Rwanda. Rwandan operatives have been linked to Pegasus targeting of the family of Paul Rusesabagina and of opposition figures living in exile across Europe and North America. The Rwandan government has consistently denied this. Poland's 2023 export license for telecommunications interception arrived alongside continued documented harassment of the same individuals.

For the journalist community, this is the part that lands hardest. The same European countries that publicly support press freedom statements at the UN are licensing the technology used to surveil journalists abroad. The Committee to Protect Journalists, Reporters Without Borders, and the European Federation of Journalists all called for an immediate moratorium on cybersurveillance exports within 24 hours of the HRW report's release.

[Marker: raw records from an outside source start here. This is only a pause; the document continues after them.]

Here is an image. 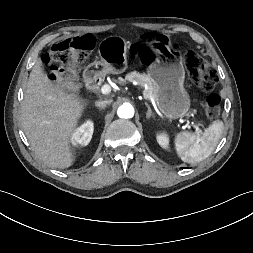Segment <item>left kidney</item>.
Returning a JSON list of instances; mask_svg holds the SVG:
<instances>
[{
	"label": "left kidney",
	"mask_w": 253,
	"mask_h": 253,
	"mask_svg": "<svg viewBox=\"0 0 253 253\" xmlns=\"http://www.w3.org/2000/svg\"><path fill=\"white\" fill-rule=\"evenodd\" d=\"M157 142L162 148H168L169 145V139L166 136V134L161 133L157 135Z\"/></svg>",
	"instance_id": "5707ae66"
}]
</instances>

Why This Matters for Email

Commercial spyware sold by the firms named in the HRW report does not usually announce itself. The most common deployment path is a single targeted email, sometimes containing a one click exploit, sometimes a zero click exploit that fires the moment the mail is received. The recipient may never see the message. Once the implant is on the device, the operator gains access to email, messaging, microphone, camera, location, and contact lists.

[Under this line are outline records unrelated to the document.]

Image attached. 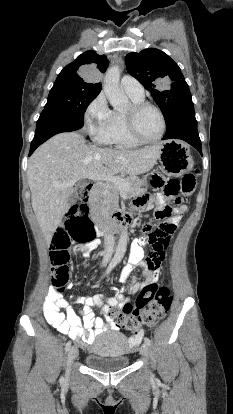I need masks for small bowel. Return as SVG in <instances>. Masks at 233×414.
<instances>
[{
	"label": "small bowel",
	"instance_id": "c3829d8e",
	"mask_svg": "<svg viewBox=\"0 0 233 414\" xmlns=\"http://www.w3.org/2000/svg\"><path fill=\"white\" fill-rule=\"evenodd\" d=\"M165 197L163 195L156 196L157 212L168 211L170 216V208L165 206ZM137 204L143 209L148 207L147 200L140 198ZM187 206L181 205L174 209V214L171 216L166 223L173 224L176 226L181 220L182 216L186 213ZM166 218V217H164ZM100 244L98 239L89 242L86 245H79L74 248L76 253H79L82 258H86L90 251L95 249ZM143 257V250L138 242H134L131 246V254L129 264L123 271L122 281H126L131 269L140 264ZM143 266V281H137L134 284H128L123 290L116 291L115 295L109 298L105 305H101L103 297L101 295L87 296V297H76L72 301L74 303L82 305L81 317H79L69 303L65 300L62 295L59 294H48L43 301V313L47 322L56 328L62 334L68 335L74 341L79 342L84 347L91 346L98 335L109 328L108 322L111 327H114L113 322L110 319L111 309L119 308L122 309L126 299L123 294L124 291L129 290L131 294L140 292L145 286L150 284H156L159 278L160 265L153 271L148 270L146 266ZM79 286H86V278H79ZM67 287L66 285L64 286ZM69 290L75 289L74 283L68 284ZM111 290H116V285H111ZM48 293L61 292V289L48 288ZM99 305L97 309L101 311L102 315L96 317L94 313V307ZM104 313V314H103ZM142 329L132 338L131 343L136 342L142 336Z\"/></svg>",
	"mask_w": 233,
	"mask_h": 414
}]
</instances>
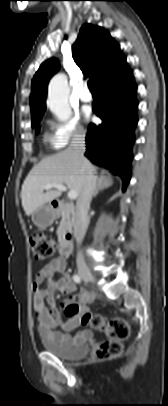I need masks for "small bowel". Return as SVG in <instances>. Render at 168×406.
<instances>
[{
  "instance_id": "1",
  "label": "small bowel",
  "mask_w": 168,
  "mask_h": 406,
  "mask_svg": "<svg viewBox=\"0 0 168 406\" xmlns=\"http://www.w3.org/2000/svg\"><path fill=\"white\" fill-rule=\"evenodd\" d=\"M57 275L59 276L56 277ZM32 288L33 308L42 337L58 344L72 345L86 336V333H78L73 337L69 332L80 325L81 314L88 312L86 306L93 301L91 294L81 290L62 301L59 307L55 302L56 290H60L64 295H71L76 290L75 284L66 272L64 257L59 256L51 260L39 270ZM68 307L75 308L76 314L63 321L61 309L66 310Z\"/></svg>"
}]
</instances>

Email is the delivery channel for almost every documented commercial spyware infection chain. Predator spyware hacked an Angolan journalist's phone on World Press Freedom Day through an email link. Italian authorities used Paragon's Graphite spyware against journalists through targeted messaging that eventually reached the inbox. Citizen Lab's 2025 telecom surveillance investigation turned up the same delivery pattern across multiple vendors.

The HRW report's findings extend that pattern up the supply chain. The exploit chains sold through European vendors to governments in Baku and Kigali are the same exploit chains that arrive in target inboxes a few months later. The export licenses are the lead indicator.

What Happens Next

HRW has called on the European Commission to do four things: tighten the 2024 reporting recommendation so that destination countries and technology types must be disclosed, give the Commission formal authority to challenge a member state's licensing decision, mandate human rights impact assessments before licenses are granted, and publish a list of high risk destinations against which licenses will be denied by default.

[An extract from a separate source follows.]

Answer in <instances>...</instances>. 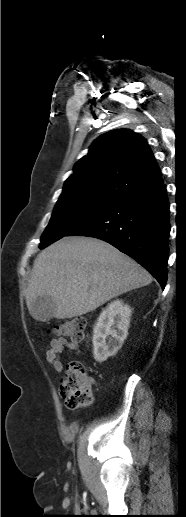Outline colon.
Wrapping results in <instances>:
<instances>
[{"mask_svg": "<svg viewBox=\"0 0 186 517\" xmlns=\"http://www.w3.org/2000/svg\"><path fill=\"white\" fill-rule=\"evenodd\" d=\"M86 321L82 318L66 321L55 326L53 334L68 337L73 342L87 339ZM59 391L66 407L74 409L93 403V382L87 376L86 365L81 361L70 362L59 384Z\"/></svg>", "mask_w": 186, "mask_h": 517, "instance_id": "5ec220e1", "label": "colon"}]
</instances>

None of those changes are imminent. The Dual-Use Regulation is up for review in 2027. The Council of the European Union has signaled that the review will focus on competitiveness with non-EU surveillance vendors rather than on tightening exports.

For journalists, activists, and human rights defenders working in the recipient countries, the practical answer continues to be operational security at the device level: hardened devices, lockdown mode, application of all available patches, careful triage of every link and attachment, and the assumption that any unsolicited message could carry a payload that was, somewhere along the way, licensed for export from a friendly capital.